Yol Arkadaşı programının önemli konuklarından biri de Prof. Dr. Mümtazer Türköne idi.
Geniş bir konu çerçevesinde gerçekleşen programda, Türköne özellikle güncel konular ışığında dünyanın gidişini ve Türkiye’nin konumunu değerlendirdi.
Türkiye’nin şu anda iyi yolda ve durumda olduğunu belirten Türköne, global hareketlerin bütün coğrafyalarda etkili olduğunu vurguladı.
“Şu anda çok iyi Türkiye, gerçekten bir altın çağ yaşanıyor. İnanılmaz bir başarı var. Ama her şeyi de biz belirleyemiyoruz. Global dünya, global etkiler deniliyor. Wal Street’te bir broker hastalandığı zaman Hakkari’nin dağındaki çoban grip oluyor” diyen Türköne Türkiye’nin konumunu altın çağ olarak niteledi.
Batı bu ekonomik sıkıntıya neden düştü?
Dünya üzerine yaşanan ekonomik sıkıntılara ve hareketlere de değinen Türköne, Batı’daki gelişmeleri değerlendirdi. Türköne şöyle devam etti: “Sıradan insanlar daha da yoksullaşıyor. Bir fasit içinde borçlanarak yaşıyorlar. Amerika’da, Avrupa’da insanların çoğu ev sahibi gibi görünse de aslında kiracıdır. Çok büyük hacizler var orada. Sağlık güvencesinde sıkıntılar var. Yüzde bir yüzde doksandokuzdan daha fazla kazanıyor. Bu bir sosyal çatışmadır.”

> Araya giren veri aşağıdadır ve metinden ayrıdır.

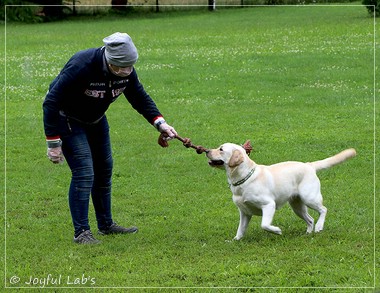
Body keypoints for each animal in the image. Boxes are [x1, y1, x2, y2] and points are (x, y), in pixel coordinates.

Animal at [206, 144, 354, 240]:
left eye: (221, 149)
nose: (206, 150)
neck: (244, 178)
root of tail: (309, 165)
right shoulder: (244, 212)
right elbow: (240, 229)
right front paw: (235, 240)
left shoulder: (269, 205)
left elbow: (265, 224)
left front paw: (277, 231)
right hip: (297, 206)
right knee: (310, 219)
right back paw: (307, 233)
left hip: (310, 198)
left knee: (323, 210)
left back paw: (319, 227)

Kapitalizmin insanlığa mutluluk ve huzur getirmediğinin artık iyice anlaşıldığını vurgulayan Türköne, buna karşılık Türkiye’nin durumunun iyi olduğunu belirtti: “Liberal kapitalizmin bu ekonomide sonunun geldiğini gösteriyor. Türkiye 200’in başında çok büyük ekonomik krizler yaşadı, ondan sonra toparladı. Şu anda büyüme hızı dünyaya göre gayet iyi gidiyor.”
Mazlumun umudu: Türkiye
Arap Baharı çerçevesinde, siyasi gelişmeleri de değerlendiren Türköne, Türkiye’nin örnek bir konumda olduğuna işaret etti. “Türkiye tecrübesi çok önemli çok değerli bir tecrübe. İmkânsız görülenler mümkün hale geldi. Biz sadece kendimizden sorumlu değiliz. Yoksul, ezilen, insanca yaşama hakları elinden alınmış insanlar için de bir kurtuluş umudu olarak Türkiye görülüyor. Bu çok önemli. Yönetenler yönetme yetkisini halktan almıyorlarsa bir süre sonra istismar oluyor, suistimal oluyor. Böyle olunca mutlaka yanlış yönetiyorlar. Halk için göz yaşı getiriyor, acı getiriyor. Çünkü başka türlü yönetemiyor. Askeri dikta yönetiminin de temel problemi budur. Bütün halkların ihtiyacı olan şey demokrasi idi. İlk kararı ve nihai kararı halk verecek. Araplarda dikta rejimleri teker teker tasfiye olunuyor” diyen Türköne, sahip olduğumuz değer ve anlayışın ne kadar önemli olduğunun bilinmesi gerektiğini hatırlattı.
Önemli konuklarla gündemi değerlendiren Seyr FM, son dönemdeki dinamik programlarıyla Türkiye’yi ve dünyayı uzman isimlerin gözünden okumaya, değerlendirmeye, konuşmaya devam ediyor.